Faruk Duman, Nilüfer’de müelliflik serüvenini ve “Balıklarla İlgili Rivayet”i anlattı

Nilüfer Belediyesi tarafından düzenlenen Edebi Hafriyatlar söyleşilerinin bu ayki konuğu, çağdaş Türk edebiyatının güçlü kalemlerinden Faruk Duman oldu. Akkılıç Kütüphanesi’nde gerçekleşen buluşmada Duman, “Balıklarla İlgili Rivayet” romanının doğuş kıssasını ve Kars’ta geçen çocukluğunun edebiyatına yansımalarını okurlarla paylaştı.

Nilüfer Belediyesi’nin edebiyat dünyasının değerli isimlerini okurlarla buluşturduğu Edebi Hafriyatlar aktifliği, bu ay muharrir Faruk Duman’ı ağırladı. Akkılıç Kütüphanesi’nde ağır iştirakle gerçekleşen söyleşide Duman, son romanı “Balıklarla İlgili Rivayet” üzerinden müelliflik serüvenini, tabiat ile kurduğu alakayı ve edebiyatın büyülü dünyasını anlattı.

“BALIKLARIN İSYAN ETTİĞİ BİR HİKAYE”

Söyleşide, yazım süreci 2019’da tamamlanan ödüllü romanı “Sus Barbatus!” ile yeni kitabı ortasındaki farklı bağa değinen Faruk Duman, yeni romanının kıvılcımının bir reklam billboardunda ateşlendiğini belirtti. “Sus Barbatus!” romanında donmuş Çıldır Gölü üzerinde geçen bir sahnede, karakterlerden birinin “Balıklar da bizi yiyebilsinler” dediğini hatırlatan Duman, bu cümlenin yayınevi tarafından tanıtım gereçlerinde kullanıldığını söz etti. Yazar, “Bunu billboardlarda gördüm. ‘Balıklarla İlgili Rivayet’ romanıyla ilgili birinci fikirlerimin doğduğu günler bunlardı. Balıkların isyan ettiği bir hikaye” kelamlarıyla kitabın çıkış noktasını özetledi.

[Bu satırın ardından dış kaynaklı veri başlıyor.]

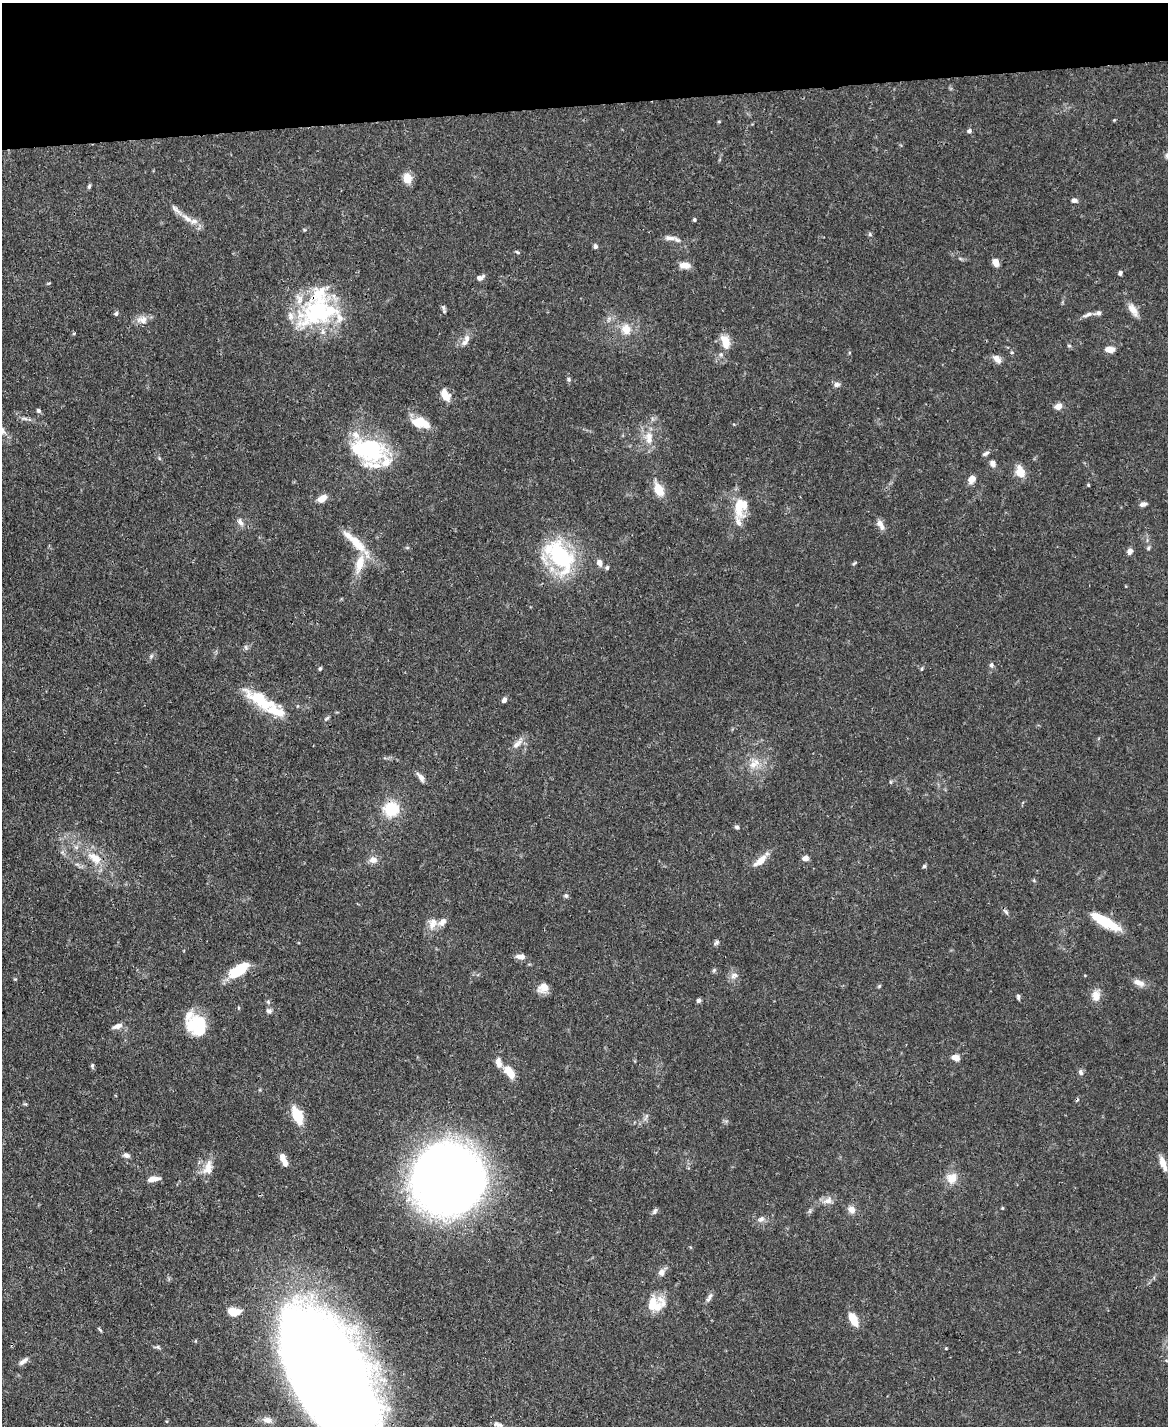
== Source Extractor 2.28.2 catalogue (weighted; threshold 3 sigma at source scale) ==
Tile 3 of 4 x 3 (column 3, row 1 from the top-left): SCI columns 2333-3498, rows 3090-4513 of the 4666 x 4644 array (HDU 1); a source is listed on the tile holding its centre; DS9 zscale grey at full resolution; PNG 1170 x 1428 px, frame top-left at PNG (2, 3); no overlay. Shown black and unused: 7% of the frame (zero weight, under 3 of 4 exposures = <1% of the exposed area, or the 3 px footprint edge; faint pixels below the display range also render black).
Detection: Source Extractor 2.28.2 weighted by HDU 2 'WHT'; one run over the whole footprint, this tile lists its part. Background 0.0889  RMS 0.0036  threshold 0.0163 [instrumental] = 3 sigma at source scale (4.5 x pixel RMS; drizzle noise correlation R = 1.50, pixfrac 1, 0.05/0.05 arcsec/px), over >= 5 px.
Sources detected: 154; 4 inside a brighter object's white glare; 1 cosmic-ray / hot-pixel residue — not listed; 21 inside a brighter listed object's ellipse — not listed separately; the other 128 listed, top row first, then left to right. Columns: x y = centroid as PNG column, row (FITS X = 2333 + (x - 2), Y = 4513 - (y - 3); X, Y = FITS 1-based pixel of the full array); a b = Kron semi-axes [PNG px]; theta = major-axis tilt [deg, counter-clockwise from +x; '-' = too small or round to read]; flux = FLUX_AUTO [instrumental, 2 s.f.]
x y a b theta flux
1114 120 4 3 - 0.33
719 122 4 4 - 0.39
969 131 6 5 - 1
407 178 11 9 -79 4.7
89 186 6 4 69 0.63
1074 200 7 5 -13 1.3
187 218 22 7 -36 3.9
694 220 4 4 - 0.57
870 234 6 5 - 0.62
670 238 17 6 -4 2.3
595 246 6 5 - 0.82
517 252 7 4 -28 0.53
995 262 7 5 -59 3.9
685 265 10 7 -6 4.2
1120 273 5 4 - 0.74
480 278 10 6 24 1.6
443 307 9 5 -85 0.81
1133 309 18 8 -55 3.3
318 310 55 31 -10 42
116 314 6 5 - 0.76
1088 315 15 5 22 1.5
142 320 16 10 -4 3.1
626 329 14 12 -68 4.9
74 333 5 3 - 0.34
467 338 9 7 87 1.7
725 342 18 10 -75 5.6
1069 346 6 4 -2 0.45
1109 349 9 6 -7 3.2
1012 352 5 4 - 0.46
997 359 13 8 -40 2.2
569 379 6 5 - 0.71
837 385 9 7 3 1.2
445 395 14 9 -61 4.7
1058 406 7 5 21 3.4
38 410 7 5 -45 0.74
25 419 10 4 -1 1
421 422 19 12 1 7.1
649 438 17 10 -90 5.1
369 450 42 25 -9 31
986 454 10 5 28 0.94
993 463 8 7 - 1.6
1020 472 16 11 -74 4.5
972 479 10 8 55 2.8
1088 485 4 3 - 0.38
659 490 14 8 -65 7.1
322 498 10 6 31 3.9
1143 504 8 5 15 1.4
739 507 23 11 -79 9.6
240 522 13 6 -60 1.6
881 525 15 7 -60 2.4
357 543 44 10 -46 9.9
1148 548 6 5 - 0.59
1130 551 7 6 - 1.6
560 556 30 17 -51 46
599 563 7 6 - 2.3
854 563 7 3 37 0.47
360 564 26 11 75 7.4
607 567 6 5 - 0.83
246 647 6 4 -71 0.6
151 656 7 4 46 0.75
991 665 7 6 - 0.92
320 669 5 4 - 0.54
261 700 43 15 -32 16
504 700 6 5 - 1.3
327 718 8 4 35 0.6
517 744 17 7 45 2.5
753 764 15 11 61 4.5
421 777 13 5 -52 1.9
891 782 5 4 - 0.46
391 809 16 15 - 13
737 827 6 5 - 0.89
95 858 25 13 -37 8.1
805 858 6 5 - 2.1
373 860 11 9 -5 2.5
760 861 21 8 41 4.3
77 864 7 4 -19 0.82
924 866 5 4 - 0.66
566 896 6 5 - 0.75
1006 912 10 5 -48 0.98
1105 922 30 8 -29 16
432 924 16 11 74 3.8
716 943 9 5 38 0.83
521 956 10 6 -3 2.6
240 969 25 11 38 11
714 970 6 4 46 0.55
734 976 11 9 33 2
1139 983 16 8 -21 2.6
879 986 5 4 - 0.43
543 988 13 11 40 3.5
1096 996 15 11 -87 3.6
1018 997 7 4 -83 0.75
698 1000 5 4 - 0.99
268 1002 6 5 - 0.63
269 1011 8 6 -1 1
195 1023 30 17 30 11
117 1026 13 6 17 2
955 1058 8 6 -21 3
499 1063 14 7 -77 2.7
92 1065 6 5 - 0.61
509 1072 15 8 -53 6.6
1081 1072 9 6 -71 1.1
25 1104 6 3 -30 0.42
297 1115 18 9 -66 11
646 1116 7 4 71 0.76
126 1155 9 6 -20 1.2
282 1157 9 7 -65 2.7
1163 1164 18 7 -70 4.3
208 1168 22 12 80 4.9
951 1178 13 13 - 4.9
153 1179 13 6 11 3.3
448 1179 46 40 -53 550
828 1201 13 9 18 2.7
1002 1208 5 3 - 0.32
851 1209 9 7 -52 2.7
655 1211 9 5 56 0.99
761 1219 9 7 35 1.5
661 1272 9 8 - 1.9
709 1297 14 5 61 1.4
658 1307 22 12 84 5.7
234 1312 14 9 -8 5.3
853 1320 14 7 -64 6.9
100 1330 7 3 -45 0.53
158 1347 7 6 - 0.72
946 1348 4 3 - 0.31
23 1361 14 5 38 1.5
327 1373 119 58 -60 820
268 1420 13 8 -10 2.4
500 1425 9 7 6 1.1
Overlapping masked pixels (flux is a lower limit): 2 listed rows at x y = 318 310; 327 1373
Isophote crosses this tile's border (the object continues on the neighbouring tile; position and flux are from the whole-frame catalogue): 2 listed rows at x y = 1163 1164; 327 1373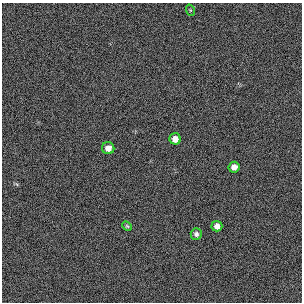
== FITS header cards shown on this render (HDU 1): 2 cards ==
NAXIS1  =                  300 / length of original image axis
NAXIS2  =                  300 / length of original image axis

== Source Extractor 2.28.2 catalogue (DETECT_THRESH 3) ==
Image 300 x 300 px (HDU 1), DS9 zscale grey, 1 PNG px = 1 image px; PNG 304 x 304 px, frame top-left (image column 1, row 300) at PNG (2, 3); each listed source drawn as its Kron ellipse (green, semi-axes under 4 px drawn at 4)
Background 385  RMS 66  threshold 197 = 3 sigma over >= 5 px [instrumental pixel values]
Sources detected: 7; all 7 listed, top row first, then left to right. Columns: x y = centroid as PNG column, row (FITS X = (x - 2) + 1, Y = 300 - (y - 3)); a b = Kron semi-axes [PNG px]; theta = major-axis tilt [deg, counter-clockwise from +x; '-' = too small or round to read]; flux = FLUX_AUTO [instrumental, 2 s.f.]
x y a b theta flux
190 10 6 3 -72 4600
175 139 5 5 - 33000
108 148 6 6 - 26000
234 167 5 5 - 26000
127 226 5 4 - 5200
217 226 5 5 - 22000
196 234 6 5 - 13000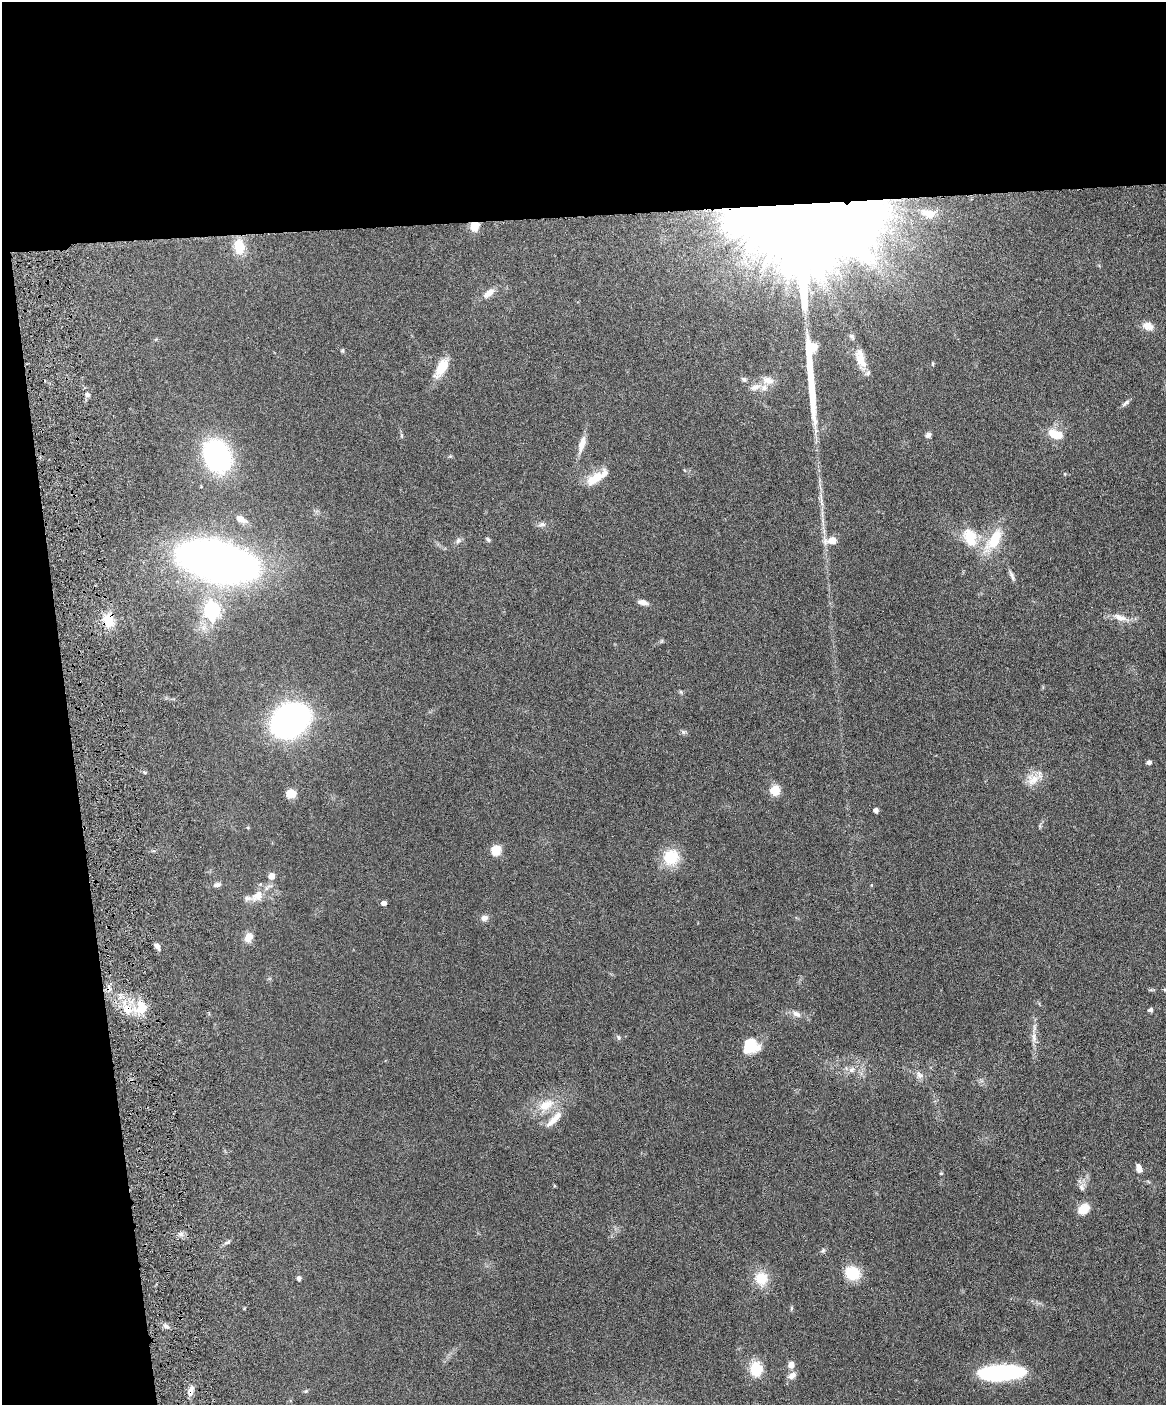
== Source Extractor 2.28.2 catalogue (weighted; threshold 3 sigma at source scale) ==
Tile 1 of 4 x 3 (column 1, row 1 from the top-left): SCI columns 58-1221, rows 3052-4454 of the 4773 x 4594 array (HDU 1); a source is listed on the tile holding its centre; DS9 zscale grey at full resolution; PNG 1168 x 1407 px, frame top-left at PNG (2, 2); no overlay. Shown black and unused: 21% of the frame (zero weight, under 4 of 8 exposures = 3% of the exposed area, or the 3 px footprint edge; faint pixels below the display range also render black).
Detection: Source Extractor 2.28.2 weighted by HDU 2 'WHT'; one run over the whole footprint, this tile lists its part. Background 0.0807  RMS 0.0046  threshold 0.0188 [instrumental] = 3 sigma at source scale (4.09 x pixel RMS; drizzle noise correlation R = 1.36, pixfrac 0.8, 0.05/0.05 arcsec/px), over >= 5 px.
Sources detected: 84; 1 inside a brighter object's white glare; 1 long thin detection or spike segment (spike, bleed or trail) — not listed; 3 inside a brighter listed object's ellipse — not listed separately; the other 79 listed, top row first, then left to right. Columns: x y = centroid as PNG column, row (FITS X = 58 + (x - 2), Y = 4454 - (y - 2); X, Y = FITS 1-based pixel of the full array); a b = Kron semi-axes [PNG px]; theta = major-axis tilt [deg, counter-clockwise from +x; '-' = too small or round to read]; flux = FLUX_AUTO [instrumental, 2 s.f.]
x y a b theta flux
928 213 14 8 -13 3.9
801 223 85 60 -3 2000
475 226 10 9 - 4.7
239 247 19 13 -83 7.6
489 293 14 7 40 3.5
1148 326 14 9 -20 3.8
342 351 6 3 18 0.46
860 361 26 12 -60 6.2
933 364 5 3 - 0.39
441 368 25 10 58 8.4
744 379 7 6 - 0.91
768 380 16 10 -19 3.5
755 387 16 7 20 2.6
87 394 6 5 - 1.1
1126 403 13 4 40 1.2
1055 434 16 9 -20 7.9
401 435 6 4 -72 0.57
928 435 6 6 - 1.5
582 444 22 8 73 4.2
217 456 27 20 -62 77
597 477 30 10 32 8.3
240 519 13 7 -30 3.3
542 524 9 6 1 1.4
970 537 23 15 -71 11
488 539 7 4 -61 0.68
994 540 34 14 56 14
458 541 9 5 63 1.1
831 541 16 8 2 4.3
217 561 52 24 -14 340
1012 575 14 5 -66 1.5
642 602 13 6 -14 2
212 611 7 6 - 110
1120 617 20 7 -16 4
108 621 16 12 -70 8.1
681 692 6 4 -46 0.57
290 720 20 15 33 280
683 732 7 5 -22 0.91
1149 763 5 4 - 1.6
1033 780 18 14 25 5.5
775 790 6 5 - 18
291 793 11 9 -7 3.9
876 810 4 4 - 1.7
496 850 11 10 - 5.4
671 857 21 19 52 12
271 876 7 6 - 2.7
217 885 10 6 10 1.5
257 896 18 12 40 5.4
384 903 4 4 - 2.2
484 918 10 7 23 1.8
249 937 13 9 66 3.6
157 946 9 5 -62 1.6
1165 990 6 4 -19 0.52
141 1007 19 14 -90 8.3
1150 1010 6 5 - 0.84
796 1014 12 6 -31 2.1
619 1037 7 6 - 0.81
1034 1037 12 5 -79 2
751 1046 17 14 -17 11
852 1070 10 6 45 1.7
919 1075 13 8 -44 2.1
546 1105 24 13 26 8.4
554 1119 28 8 46 5.2
1139 1168 10 6 -79 2.5
941 1173 5 3 - 0.38
1081 1187 9 7 -59 1.5
1084 1209 13 9 36 6.2
228 1242 11 3 35 0.81
823 1250 6 5 - 0.68
852 1273 18 14 -36 9.9
299 1278 4 4 - 1.5
761 1278 19 17 -74 8.4
791 1308 6 4 72 0.49
166 1326 7 5 -42 1.2
791 1365 8 7 - 2.4
756 1369 17 14 -81 10
1001 1373 44 14 4 48
792 1375 12 8 34 2.1
191 1391 12 7 80 2.3
306 1391 6 4 43 0.54
Overlapping masked pixels (flux is a lower limit): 4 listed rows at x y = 801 223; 475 226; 108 621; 191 1391
Isophote crosses this tile's border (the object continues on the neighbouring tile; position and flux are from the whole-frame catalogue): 1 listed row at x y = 1165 990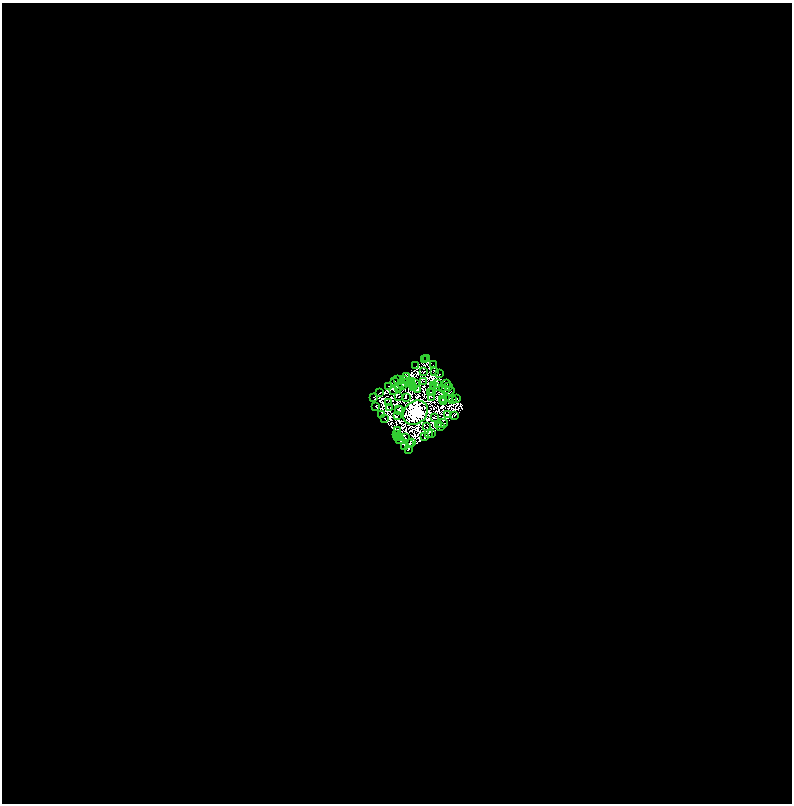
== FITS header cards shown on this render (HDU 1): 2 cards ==
NAXIS1  =                 1580
NAXIS2  =                 1603

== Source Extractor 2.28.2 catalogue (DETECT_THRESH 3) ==
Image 1580 x 1603 px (HDU 1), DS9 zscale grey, zoomed out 1/2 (1 PNG px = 2 x 2 image px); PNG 794 x 806 px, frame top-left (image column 1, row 1602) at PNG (2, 3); each listed source drawn as its Kron ellipse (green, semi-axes under 4 px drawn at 4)
Background 1.25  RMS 5.1e-04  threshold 0.00153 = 3 sigma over >= 5 px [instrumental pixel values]
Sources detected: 243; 171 cannot appear on this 1/2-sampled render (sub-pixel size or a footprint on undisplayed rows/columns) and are neither listed nor drawn; the other 72 listed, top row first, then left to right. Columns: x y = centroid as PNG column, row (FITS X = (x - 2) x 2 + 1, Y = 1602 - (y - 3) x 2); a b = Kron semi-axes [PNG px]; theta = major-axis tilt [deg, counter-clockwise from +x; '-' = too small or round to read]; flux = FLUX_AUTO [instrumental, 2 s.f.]
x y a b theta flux
427 358 2 1 - 97
424 360 2 1 - 21
433 365 2 1 - 77
416 366 2 1 - 27
434 371 2 1 - 18
424 372 2 1 - 39
440 374 2 1 - 49
406 377 3 1 - 17
404 379 2 1 - 34
397 380 2 1 - 48
395 381 2 1 - 18
423 381 2 1 - 33
412 382 2 1 - 61
416 383 2 1 - 36
401 384 2 1 - 31
410 384 3 1 - 1.5
438 384 2 1 - 32
447 384 2 1 - 170
402 385 2 1 - 44
388 386 2 1 - 150
412 386 2 1 - 6.9
433 386 2 1 - 1.3
398 387 3 1 - 81
435 387 2 1 - 49
448 387 3 2 - 13
413 388 3 1 - 34
443 388 2 1 - 87
445 389 2 1 - 87
418 390 2 1 - 96
393 391 2 2 - 23
449 391 6 2 33 66
380 392 2 1 - 77
430 392 2 1 - 6.1
433 393 3 1 - 48
399 396 2 1 - 30
374 397 2 1 - 0.77
406 397 3 1 - 18
431 397 2 1 - 32
449 398 2 2 - 29
457 399 4 2 - 24
443 400 2 1 - 26
452 400 2 1 - 29
443 402 2 1 - 57
388 403 2 1 - 73
376 407 2 1 - 29
390 408 3 2 - 81
398 409 2 1 - 87
399 411 4 2 - 220
415 413 13 11 42 310000
382 415 2 1 - 76
398 415 2 1 - 84
447 415 2 1 - 32
454 415 2 1 - 52
385 418 2 2 - 23
434 418 3 1 - 17
442 423 6 1 2 12
439 425 2 1 - 37
441 426 2 1 - 250
426 427 2 1 - 37
398 430 2 1 - 48
428 433 3 1 - 140
431 433 2 1 - 97
397 435 3 2 - 490
398 437 2 1 - 67
400 437 3 2 - 110
425 437 2 2 - 54
405 438 3 1 - 60
400 440 4 2 - 66
409 443 2 2 - 96
412 443 2 1 - 17
405 447 2 1 - 150
408 450 2 2 - 180
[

ÖĞRENCİLİK YILLARINDAN KALAN GİZEMLİ EL YAZMASI

Duman, kitabın kurgusunun temelinde üniversite yıllarında yaşadığı farklı bir anının yattığını da okurlarla paylaştı. Dil ve Tarih-Coğrafya Fakültesi Kütüphanecilik Bölümü’nde okurken, tasnif edilmemiş el yazmaları ortasından bir yapıtı alıp meskene götürdüğünü, lakin Osmanlıca olan bu yapıtı okunaklı olmadığı için bir türlü çözemediğini anlattı.

El yazmasını gösterdiği bir arkadaşının, birinci sayfada balıklardan kelam edildiğini belirtmesi üzerine hayal gücünün devreye girdiğini söyleyen Duman, “Bunun üzerine ben eski periyotlarda, 1700’lerde, bizim buralarda yaşanmış, tuhaf bir balık kıssası olduğuna hükmettim bu kitabın. Okuyamadığım kitabın. Eğer bir kitabı okuyamıyorsanız ancak o kitap size bir ekip izlenimler veriyorsa, bir muharrir olarak oturup onu yazarsınız” sözlerini kullandı.

MASALCI BİR ANNENİN MİRASI

Söyleşide çocukluk yıllarına ve tabiat tutkusuna da değinen Faruk Duman, Kars ve Ardahan coğrafyasının müellifliği üzerindeki tesirini vurguladı. Annesinin çok uygun bir masal anlatıcısı olduğunu belirten müellif, “Ormanda kaybolan çocuklar, hayali hayvanlar, köyü ziyarete gelen ejderhalar anlatırdı. Çocukluğumu şenlendirirdi bu” diyerek, bu anlatıların kendisinde yazma eğilimini başlattığını lisana getirdi.

Çocukken ağaç zirvesine kurduğu kulübede kitaplar okuduğunu ve doğayı anlatmayı o yıllarda başına koyduğunu belirten Duman, lise yıllarında ağabeyinin kütüphanesindeki Yaşar Kemal, Jack London ve Maksim Gorki üzere yazarlarla tanışarak çağdaş edebiyat seyahatine adım attığını kelamlarına ekledi.

Söyleşi, muharririn okurlardan gelen soruları yanıtlaması ve kitaplarını imzalamasıyla sona erdi.